* Task requirements *
Starting at the beginning of the material and ending at the line containing "TPS HAKI KAUDEN ENSIMMÄISEN VIERASTASAPELINSÄ", rewrite the text with "ESPOOSTA" renamed to "TAMPEREELTA", changing nothing else and leaving out the pictures.

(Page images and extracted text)
************

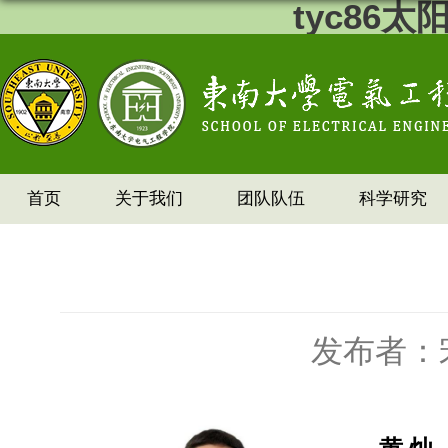
tyc86
首页
关于我们
团队队伍
科学研究
发布者：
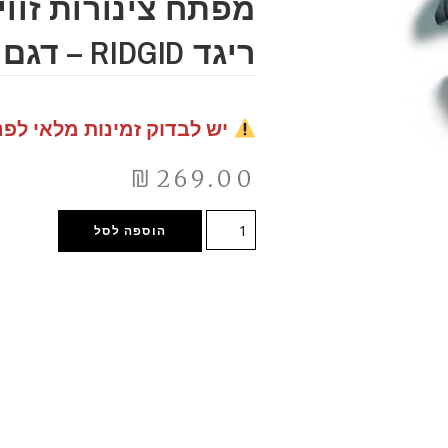
ריגד RIDGID – דגם RD31060
יש לבדוק זמינות מלאי לפנ
₪
269.00
הוספה לסל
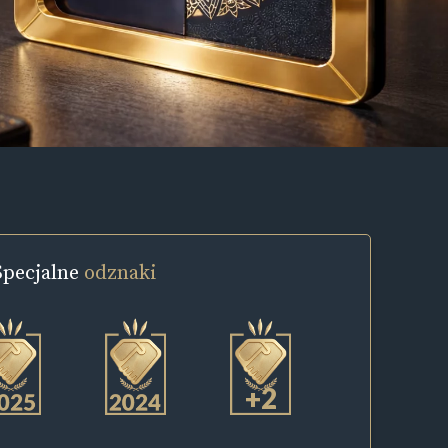
Specjalne
odznaki
+2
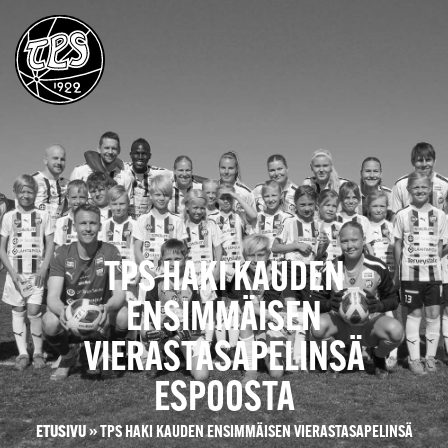
TPS HAKI KAUDEN
ENSIMMÄISEN
VIERASTASAPELINSÄ
ESPOOSTA
ETUSIVU
»
TPS HAKI KAUDEN ENSIMMÄISEN VIERASTASAPELINSÄ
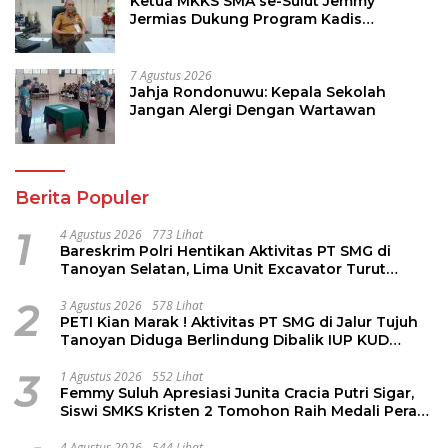
Ketua MKKS SMA se-Sulut Jemmy
Jermias Dukung Program Kadis
Pendidikan Sulut
7 Agustus 2026
Jahja Rondonuwu: Kepala Sekolah
Jangan Alergi Dengan Wartawan
Berita Populer
1
4 Agustus 2026
773 Lihat
Bareskrim Polri Hentikan Aktivitas PT SMG di
Tanoyan Selatan, Lima Unit Excavator Turut
Diamankan
2
3 Agustus 2026
578 Lihat
PETI Kian Marak ! Aktivitas PT SMG di Jalur Tujuh
Tanoyan Diduga Berlindung Dibalik IUP KUD
Perintis
3
1 Agustus 2026
552 Lihat
Femmy Suluh Apresiasi Junita Cracia Putri Sigar,
Siswi SMKS Kristen 2 Tomohon Raih Medali Perak
LKS Dikmen Nasional 2026
4 Agustus 2026
544 Lihat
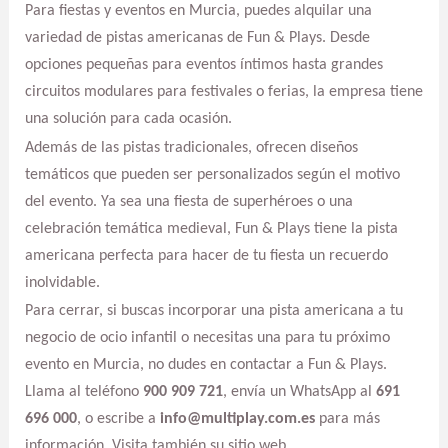
Para fiestas y eventos en Murcia, puedes alquilar una
variedad de pistas americanas de Fun & Plays. Desde
opciones pequeñas para eventos íntimos hasta grandes
circuitos modulares para festivales o ferias, la empresa tiene
una solución para cada ocasión.
Además de las pistas tradicionales, ofrecen diseños
temáticos que pueden ser personalizados según el motivo
del evento. Ya sea una fiesta de superhéroes o una
celebración temática medieval, Fun & Plays tiene la pista
americana perfecta para hacer de tu fiesta un recuerdo
inolvidable.
Para cerrar, si buscas incorporar una pista americana a tu
negocio de ocio infantil o necesitas una para tu próximo
evento en Murcia, no dudes en contactar a Fun & Plays.
Llama al teléfono
900 909 721
, envía un WhatsApp al
691
696 000
, o escribe a
info@multiplay.com.es
para más
información. Visita también su sitio web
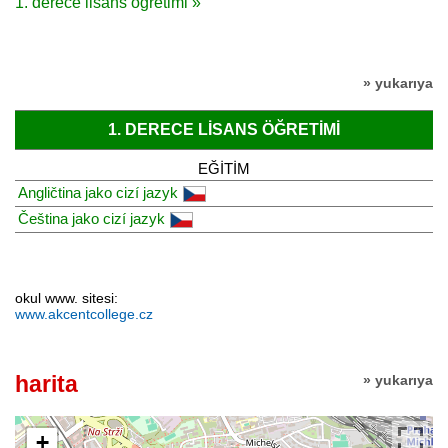
1. derece lisans öğretimi »
» yukarıya
1. DERECE LISANS ÖĞRETIMI
EĞITIM
Angličtina jako cizí jazyk
Čeština jako cizí jazyk
okul www. sitesi:
www.akcentcollege.cz
harita
» yukarıya
+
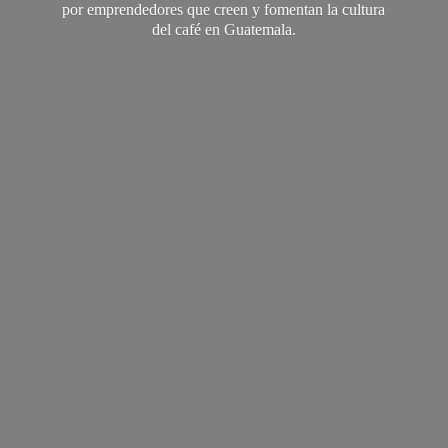
por emprendedores que creen y fomentan la cultura
del café
en Guatemala.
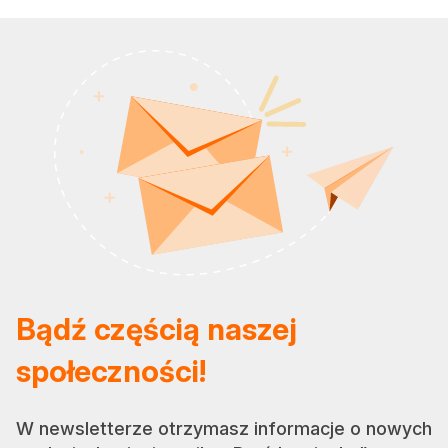
Bądź częścią naszej
społeczności!
W newsletterze otrzymasz informacje o nowych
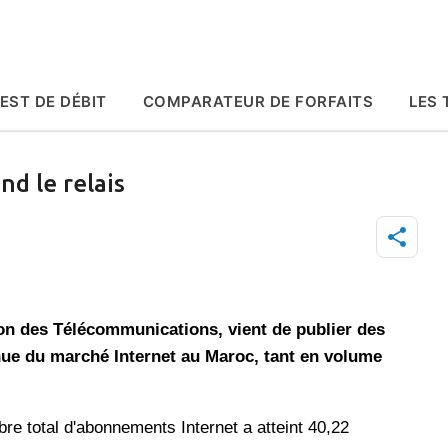
Accéder au contenu principal
EST DE DÉBIT
COMPARATEUR DE FORFAITS
LES 
nd le relais
n des Télécommunications, vient de publier des
nue du marché Internet au Maroc, tant en volume
re total d'abonnements Internet a atteint 40,22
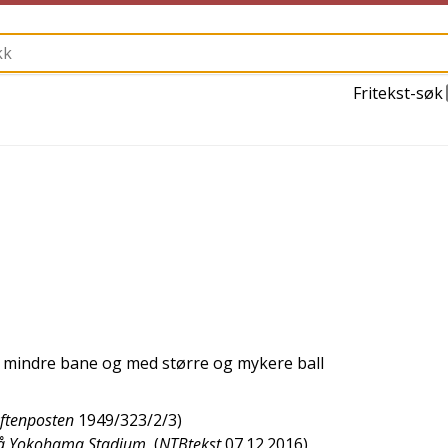
Fritekst-søk
å mindre bane og med større og mykere ball
ftenposten
1949/323/2/3
)
 på Yokohama Stadium
(
NTBtekst
07.12.2016
)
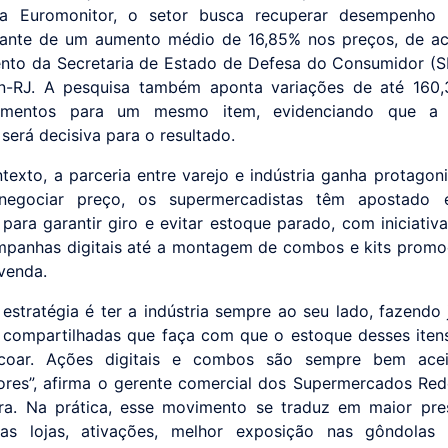
a Euromonitor, o setor busca recuperar desempenho
ante de um aumento médio de 16,85% nos preços, de a
nto da Secretaria de Estado de Defesa do Consumidor 
n-RJ. A pesquisa também aponta variações de até 160,
cimentos para um mesmo item, evidenciando que a
será decisiva para o resultado.
texto, a parceria entre varejo e indústria ganha protagon
egociar preço, os supermercadistas têm apostado
 para garantir giro e evitar estoque parado, com iniciativ
panhas digitais até a montagem de combos e kits promo
venda.
 estratégia é ter a indústria sempre ao seu lado, fazendo
 compartilhadas que faça com que o estoque desses iten
coar. Ações digitais e combos são sempre bem acei
res”, afirma o gerente comercial dos Supermercados Re
ra. Na prática, esse movimento se traduz em maior pr
as lojas, ativações, melhor exposição nas gôndolas 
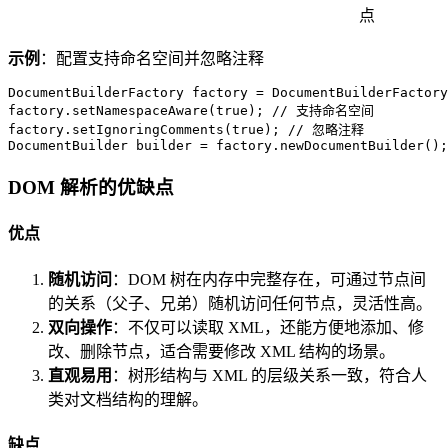
点
示例
：配置支持命名空间并忽略注释
DocumentBuilderFactory
factory
=
 DocumentBuilderFactory
factory.setNamespaceAware(
true
); 
// 支持命名空间
factory.setIgnoringComments(
true
); 
// 忽略注释
DocumentBuilder
builder
=
 factory.newDocumentBuilder();
DOM 解析的优缺点
优点
随机访问
：DOM 树在内存中完整存在，可通过节点间
的关系（父子、兄弟）随机访问任何节点，灵活性高。
双向操作
：不仅可以读取 XML，还能方便地添加、修
改、删除节点，适合需要修改 XML 结构的场景。
直观易用
：树形结构与 XML 的层级关系一致，符合人
类对文档结构的理解。
缺点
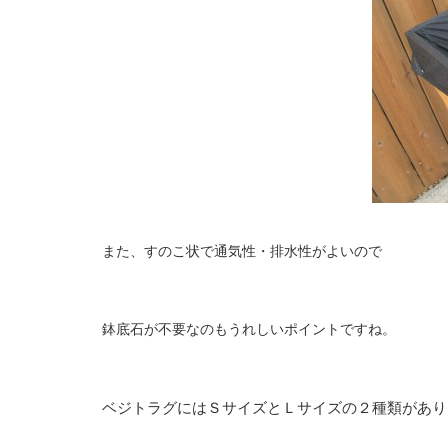
また、すのこ状で通気性・排水性がよいので
鉢底石が不要なのもうれしいポイントですね。
ベジトラグにはＳサイズとＬサイズの２種類があり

************

* Result below *
tyc86
首页
关于我们
团队队伍
科学研究
发布者：
ריגד RIDGID – דגם RD31060
יש לבדוק זמינות מלאי לפנ
₪
269.00
הוספה לסל
Specjalne
odznaki
+2
TPS HAKI KAUDEN
ENSIMMÄISEN
VIERASTASAPELINSÄ
TAMPEREELTA
ETUSIVU
»
TPS HAKI KAUDEN ENSIMMÄISEN VIERASTASAPELINSÄ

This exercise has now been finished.